Stakeholder Responses

The proposal has drawn criticism from environmental groups, who warn that the changes—particularly EPA’s ability to exclude conditions of use and exposure pathways—will jeopardize public health.

“Rather than looking at the full picture of a chemical’s toxic risk, EPA wants to downplay the links these chemicals have to cancer and chronic disease and give the chemical industry a handout at the expense of our health and safety,” an Environmental Defense Fund official said in a statement.

“The chemicals in the pipeline for review under TSCA have been prioritized specifically because of the risks they pose to our health, and rewriting this process to lowball risks will only rig the rules to benefit the chemical industry,” she continued.

The American Chemistry Council, on the other hand, applauded the move.  “This proposed approach demonstrates EPA’s commitment to refining its processes in a way that is both protective and practical,” an official said in a press release.  “The proposal reflects meaningful progress toward a more science-driven regulatory framework for conducting TSCA risk evaluations.”

Comments on the proposed rule are due November 7, 2025.  More on the 2024 rule can be found here.

EPA to Fast-Track Chemical Reviews for AI and Data Center Projects

EPA will prioritize review of premanufacture notices (PMNs) for chemicals tied to artificial intelligence (AI) and data center projects, the agency announced on September 18, 2025.

“We inherited a massive backlog of new chemical reviews from the Biden Administration which is getting in the way of projects as it pertains to data center and artificial intelligence projects,” EPA Administrator Lee Zeldin said.  “The Trump EPA wants to get out of the way and help speed up progress on these critical developments, as opposed to gumming up the works.”

The policy implements President Trump’s Executive Order 14318, “Accelerating Federal Permitting of Data Center Infrastructure,” which directs the agency to expedite permitting for qualifying projects under a variety of environmental statutes, including the Toxic Substances Control Act (TSCA).

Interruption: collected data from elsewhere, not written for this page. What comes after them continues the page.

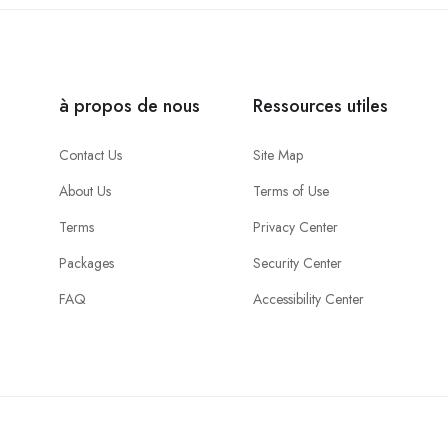
à propos de nous
Ressources utiles
Contact Us
Site Map
About Us
Terms of Use
Terms
Privacy Center
Packages
Security Center
FAQ
Accessibility Center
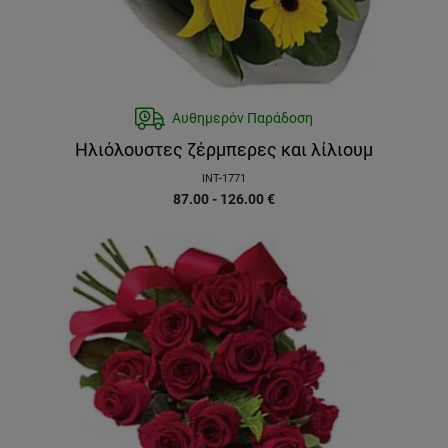
Αυθημερόν Παράδοση
Ηλιόλουστες ζέρμπερες και λίλιουμ
INT-1771
87.00 - 126.00
€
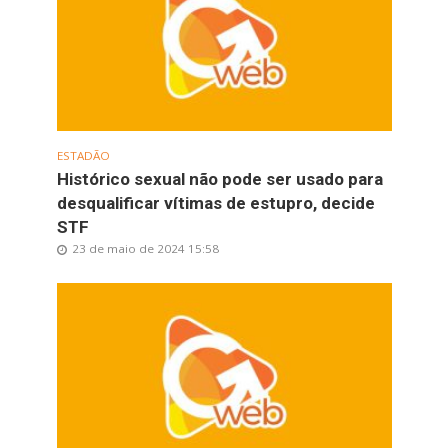
ESTADÃO
Histórico sexual não pode ser usado para
desqualificar vítimas de estupro, decide
STF
23 de maio de 2024 15:58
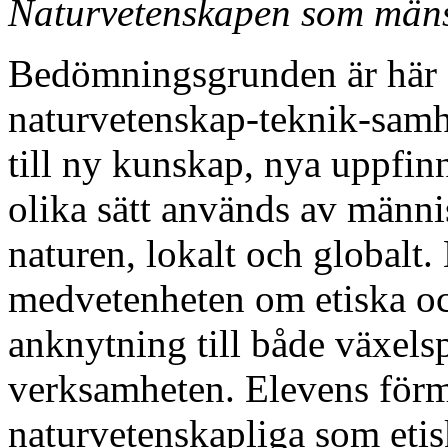
Naturvetenskapen som mänsk
Bedömningsgrunden är här el
naturvetenskap-teknik-samhä
till ny kunskap, nya uppfi
olika sätt används av männ
naturen, lokalt och globalt
medvetenheten om etiska oc
anknytning till både växels
verksamheten. Elevens förmå
naturvetenskapliga som etis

What Projects are Eligible?

Two types of projects can qualify for expedited review:

  1. Data center projects requiring more than 100 megawatts (MW) of new load dedicated to AI inference, training, simulation, or synthetic data generation.
  2. Covered component projects, which include the materials, products, and infrastructure needed to build or operate such facilities—such as energy infrastructure, power plants, semiconductors, networking equipment, and data storage systems or software.

To be eligible, a project must also meet at least one of the following criteria:

  • A commitment of $500 million or more in capital expenditures.
  • An incremental electric load addition of more than 100 MW.
  • Direct relevance to national security.
  • Official designation as a qualifying project by a federal department.
How to Request Priority Review

According to updated EPA guidance, the new priority review process will take effect on September 29, 2025. To request it, PMN submitters must:

  • Attach a cover letter to their PMN submission via EPA’s Central Data Exchange (CDX).
  • Identify the specific data center or covered-component project the chemical will support.
  • Show that the project meets at least one of the executive order’s qualifying criteria.
  • Provide supporting documentation, such as permitting records, project announcements, or letters of support, plus details on how the chemical will be used.

EPA has posted detailed instructions for companies seeking priority review on its PMN guidance webpage.